▸ Exercise description
Write the next part of the article below about the Matildas facing Japan in Olympic qualifying, starting after its final sentence.

▸ Excerpt to read
◆ ◆ ◆ ◆

It’s the moment we have all been waiting for; will the Matildas qualify for the Olympics in Brazil?
In a tournament that will throw up plenty of challenges, the biggest one is first. Japan.
“We are really looking forward to the game,” said Matildas’ head coach Alen Stajcic. “We have a great respect for Japan but we are ready for the challenge.”
It is a match up between the two biggest rivals within the Asian confederation. They have played against each other in Asian Cup finals and World Cup quarter-finals but for both teams it is a chance to pick up vital points. Despite being the less fancied team, it won’t be a cowed Australia entering this match.
“At the Asian Cup in 2014, we saw that when we played well, took a positive approach and didn’t fear playing them, we could take the game to them.”
“We are going to go out and try and win this game and take a positive approach and a positive mentality into the game.”
The message from Australia’s co-captain Clare Polkinghorne is that they are ready. It is one echoed by Stajcic following a week’s acclimatisation in Nara.
“The squad is looking really good,” he said.
“They look really sharp, focused and definitely switched onto the job at hand.”

◆ ◆ ◆ ◆

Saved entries
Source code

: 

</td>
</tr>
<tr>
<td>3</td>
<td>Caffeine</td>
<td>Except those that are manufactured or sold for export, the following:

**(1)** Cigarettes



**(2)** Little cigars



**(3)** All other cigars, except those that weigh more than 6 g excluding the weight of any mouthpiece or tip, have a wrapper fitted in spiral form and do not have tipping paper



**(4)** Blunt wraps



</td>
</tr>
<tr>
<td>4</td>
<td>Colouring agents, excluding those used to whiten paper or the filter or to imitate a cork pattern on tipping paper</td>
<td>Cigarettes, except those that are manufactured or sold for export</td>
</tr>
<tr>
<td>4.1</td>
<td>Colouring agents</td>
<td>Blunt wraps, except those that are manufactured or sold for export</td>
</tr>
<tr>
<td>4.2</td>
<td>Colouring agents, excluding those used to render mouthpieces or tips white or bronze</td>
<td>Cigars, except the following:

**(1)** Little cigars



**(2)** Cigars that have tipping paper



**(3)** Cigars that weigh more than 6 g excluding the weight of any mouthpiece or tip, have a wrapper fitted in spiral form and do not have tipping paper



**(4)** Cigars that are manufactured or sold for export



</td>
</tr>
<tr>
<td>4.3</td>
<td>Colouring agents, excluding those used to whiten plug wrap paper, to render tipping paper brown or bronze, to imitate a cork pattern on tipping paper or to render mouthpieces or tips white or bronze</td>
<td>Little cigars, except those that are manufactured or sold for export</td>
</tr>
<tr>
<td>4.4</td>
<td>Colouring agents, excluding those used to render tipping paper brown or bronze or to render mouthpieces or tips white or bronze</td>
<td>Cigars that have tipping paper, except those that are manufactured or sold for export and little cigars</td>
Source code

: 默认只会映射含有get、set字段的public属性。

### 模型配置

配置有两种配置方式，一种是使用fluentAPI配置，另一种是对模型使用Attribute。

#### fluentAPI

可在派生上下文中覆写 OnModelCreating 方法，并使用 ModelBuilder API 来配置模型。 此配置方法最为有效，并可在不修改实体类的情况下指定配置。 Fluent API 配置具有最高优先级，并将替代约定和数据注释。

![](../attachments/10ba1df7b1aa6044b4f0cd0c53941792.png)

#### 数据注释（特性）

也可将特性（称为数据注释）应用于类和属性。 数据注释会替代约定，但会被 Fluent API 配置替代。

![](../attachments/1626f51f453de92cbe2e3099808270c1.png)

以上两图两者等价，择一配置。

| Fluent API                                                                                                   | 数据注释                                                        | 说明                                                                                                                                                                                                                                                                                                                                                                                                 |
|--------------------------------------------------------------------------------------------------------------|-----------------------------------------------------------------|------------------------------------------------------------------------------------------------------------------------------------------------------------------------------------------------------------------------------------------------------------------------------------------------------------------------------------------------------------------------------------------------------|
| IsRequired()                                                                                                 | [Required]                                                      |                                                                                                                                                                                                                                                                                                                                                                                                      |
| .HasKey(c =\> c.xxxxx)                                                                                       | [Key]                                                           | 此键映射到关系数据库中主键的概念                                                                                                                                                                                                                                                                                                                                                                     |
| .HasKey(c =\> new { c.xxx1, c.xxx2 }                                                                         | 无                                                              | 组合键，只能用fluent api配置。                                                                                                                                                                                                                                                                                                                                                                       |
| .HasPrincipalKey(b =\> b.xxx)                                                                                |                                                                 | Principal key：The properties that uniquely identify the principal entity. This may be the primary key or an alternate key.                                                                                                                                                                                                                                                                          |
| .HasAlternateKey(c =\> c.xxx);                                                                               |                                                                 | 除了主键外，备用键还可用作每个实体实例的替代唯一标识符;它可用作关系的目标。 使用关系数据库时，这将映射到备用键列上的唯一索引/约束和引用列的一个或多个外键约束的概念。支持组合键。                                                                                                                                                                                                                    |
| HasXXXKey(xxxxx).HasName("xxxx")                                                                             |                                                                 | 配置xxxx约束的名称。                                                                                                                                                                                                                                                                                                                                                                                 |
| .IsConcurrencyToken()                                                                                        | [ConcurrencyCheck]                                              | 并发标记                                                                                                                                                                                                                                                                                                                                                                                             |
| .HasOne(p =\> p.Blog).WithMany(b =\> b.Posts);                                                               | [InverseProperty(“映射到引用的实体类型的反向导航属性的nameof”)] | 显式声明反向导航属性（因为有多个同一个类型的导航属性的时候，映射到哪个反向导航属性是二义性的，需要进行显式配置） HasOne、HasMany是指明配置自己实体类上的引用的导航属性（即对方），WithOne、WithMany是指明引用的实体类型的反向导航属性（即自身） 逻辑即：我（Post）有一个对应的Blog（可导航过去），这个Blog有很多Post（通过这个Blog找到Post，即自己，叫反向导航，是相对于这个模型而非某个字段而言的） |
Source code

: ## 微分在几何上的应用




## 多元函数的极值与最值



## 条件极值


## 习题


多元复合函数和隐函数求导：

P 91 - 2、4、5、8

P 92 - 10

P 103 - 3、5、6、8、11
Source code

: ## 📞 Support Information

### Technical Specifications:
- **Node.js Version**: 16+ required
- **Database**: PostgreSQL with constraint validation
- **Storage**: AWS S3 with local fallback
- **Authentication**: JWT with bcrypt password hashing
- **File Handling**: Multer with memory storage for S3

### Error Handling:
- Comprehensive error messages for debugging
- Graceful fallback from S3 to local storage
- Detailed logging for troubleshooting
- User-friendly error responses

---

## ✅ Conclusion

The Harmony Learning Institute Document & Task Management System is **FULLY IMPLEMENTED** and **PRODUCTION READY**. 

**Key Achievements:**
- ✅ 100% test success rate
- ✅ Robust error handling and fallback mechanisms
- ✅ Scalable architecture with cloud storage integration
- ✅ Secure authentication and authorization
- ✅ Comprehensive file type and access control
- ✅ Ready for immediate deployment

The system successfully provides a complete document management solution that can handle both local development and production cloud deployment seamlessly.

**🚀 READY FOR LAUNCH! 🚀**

◆ ◆ ◆ ◆

▸ Result for this task
The bad news for Australia is the late loss of the experienced Aivi Luik with a quad strain. With the heavy schedule about to be undertaken, the precautionary step has been taken to replace her with Ellie Carpenter coming in for her first tournament and possibly Matildas debut.
“We just couldn’t take a risk,” said Stajcic. “If it was a one-off match we could but in this tournament, where we have only got 17 field players, we just couldn’t afford to take the risk.”
15 year old Carpenter, who travelled with the team to Japan as an alternate, will now step into the squad. Carpenter was one of the revelations of the recent W-League tournament with the defender’s pace, dribbling and awareness giving an opportunity at camp and ultimately seeing her on the plan to Osaka.
“Ellie certainly can play in a variety of positions across the defence and probably gives us a little more variety, especially at that left and right back where we need some cover.”
Australia and Japan have a long history in women’s football but this might be one of the biggest to date. The Matildas have not made an Olympic tournament since Athens 2004, while Japan were runners up to the United States in London 2012.
However, the recent form of each side tells a different story. Japan has only had one win in their past five, which was against China in the EAFF East Asian Women’s Cup. Japan only secured three points and finished behind Korea DPR and Korea Republic. Meanwhile, the Matildas have grown as a group, securing two wins and a draw in their past five.
Previous encounters between the two sides have seen Japan successful in five out of the eight played. The Matildas have conceded 13 goals and only scored six. The odds do not seem in favour of the green and gold.
The last time they met was in the quarter-finals of the 2015 World Cup in Canada where Mana Iwabuchi scored a goal in the 87 minute to end Australia’s fairy tale run.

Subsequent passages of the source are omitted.